TASK:
Your output is to hold only the lines from the one showing "Figure 1. Schematic" through the end of the listing, exactly, with every picture excluded.

GIVEN MATERIAL:
_ _ _
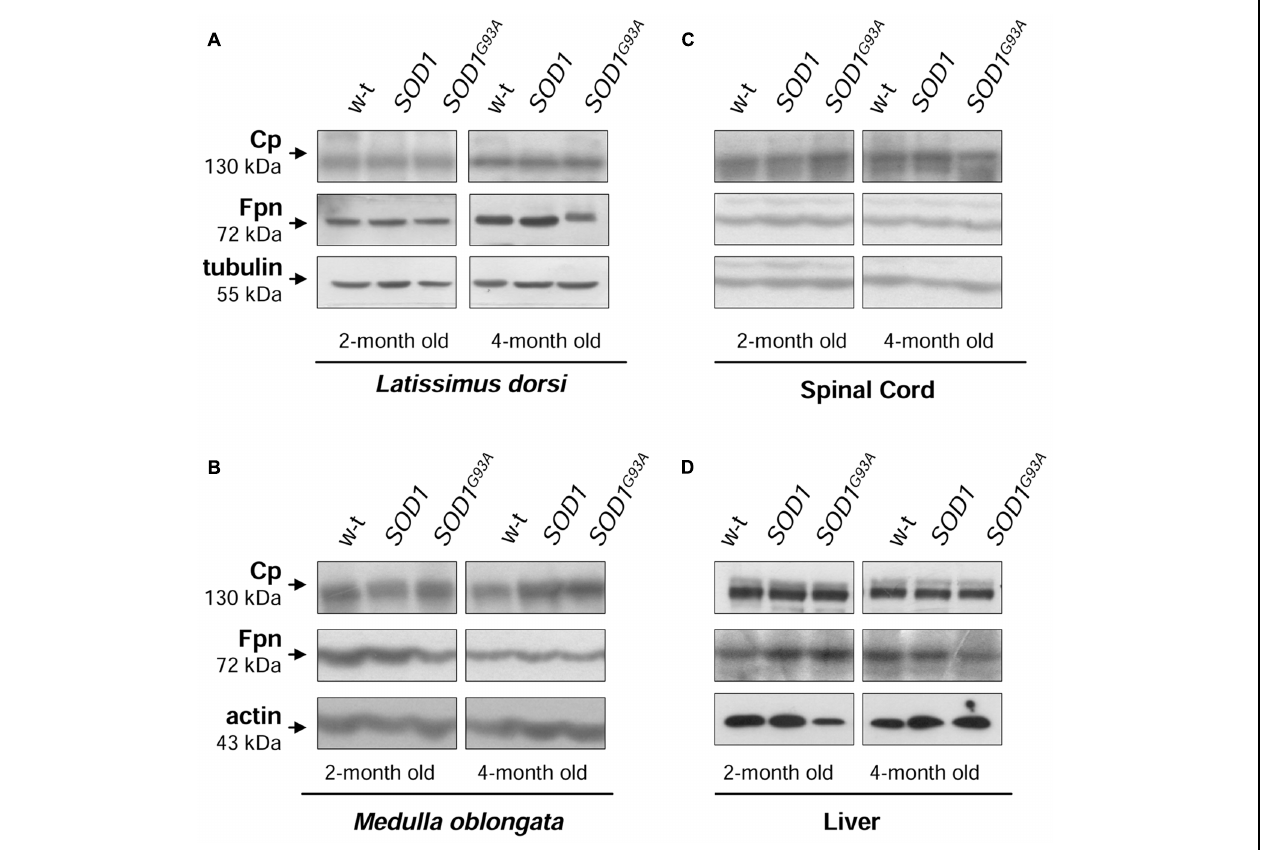
FIGURE 7 | Analysis of Cp and Fpn protein levels in tissues of experimental mice. Western blot analysis of Cp and Fpn protein levels in the Latissimus dorsi muscle (A) , neuronal tissues (B,C) , and liver (D) membrane extracts Tubulin and actin were used as loading controls. Data are representative for three independent Western blot analyses performed using extracts from three mice of each experimental group). The intensity of the IRP1 bands (relative to the intensity of tubulin or actin bands) was quantified with a Molecular Imager using Quantity One software (Bio-Rad) and is shown in arbitrary units to present proteins levels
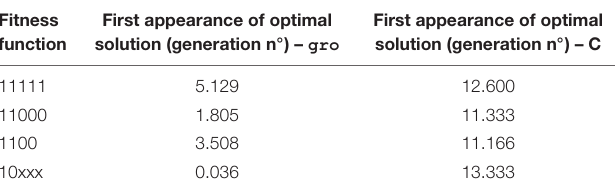
TABLE 6 | Fitness function variation for SA.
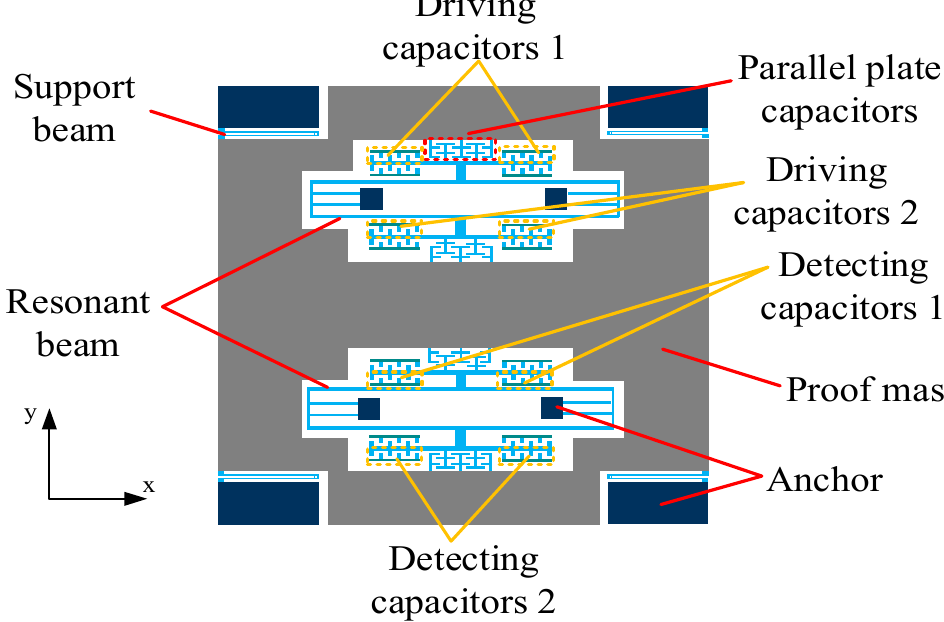
Figure 1. Schematic diagram of the overall structure of the accelerometer.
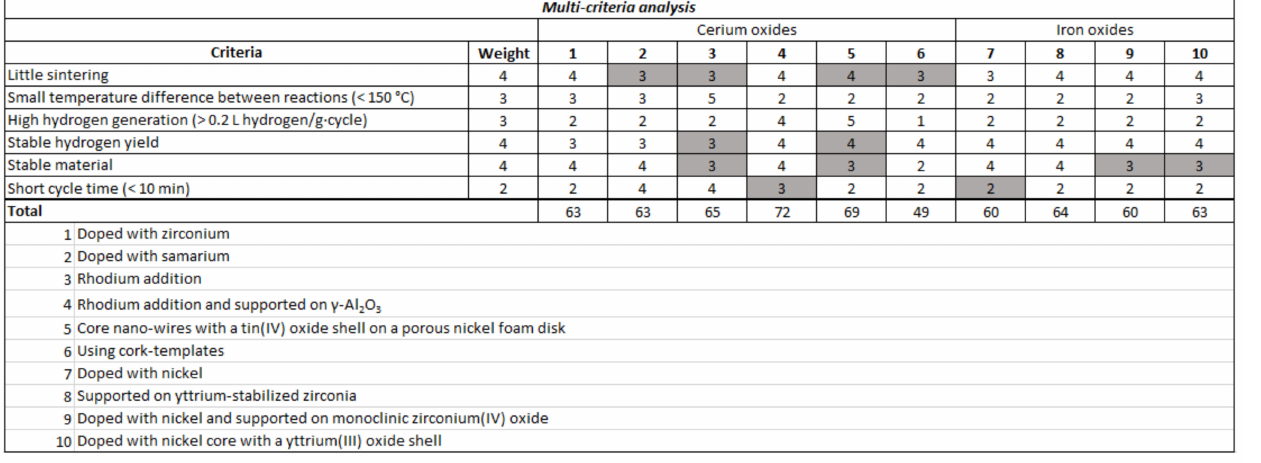
Figure 16. Multi-criteria analysis including the criteria and weights of the redox materials suitable for thermochemical two-step water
_ _ _
TASK ANSWER:
Figure 1. Schematic diagram of the overall structure of the accelerometer.
Figure 16. Multi-criteria analysis including the criteria and weights of the redox materials suitable for thermochemical two-step water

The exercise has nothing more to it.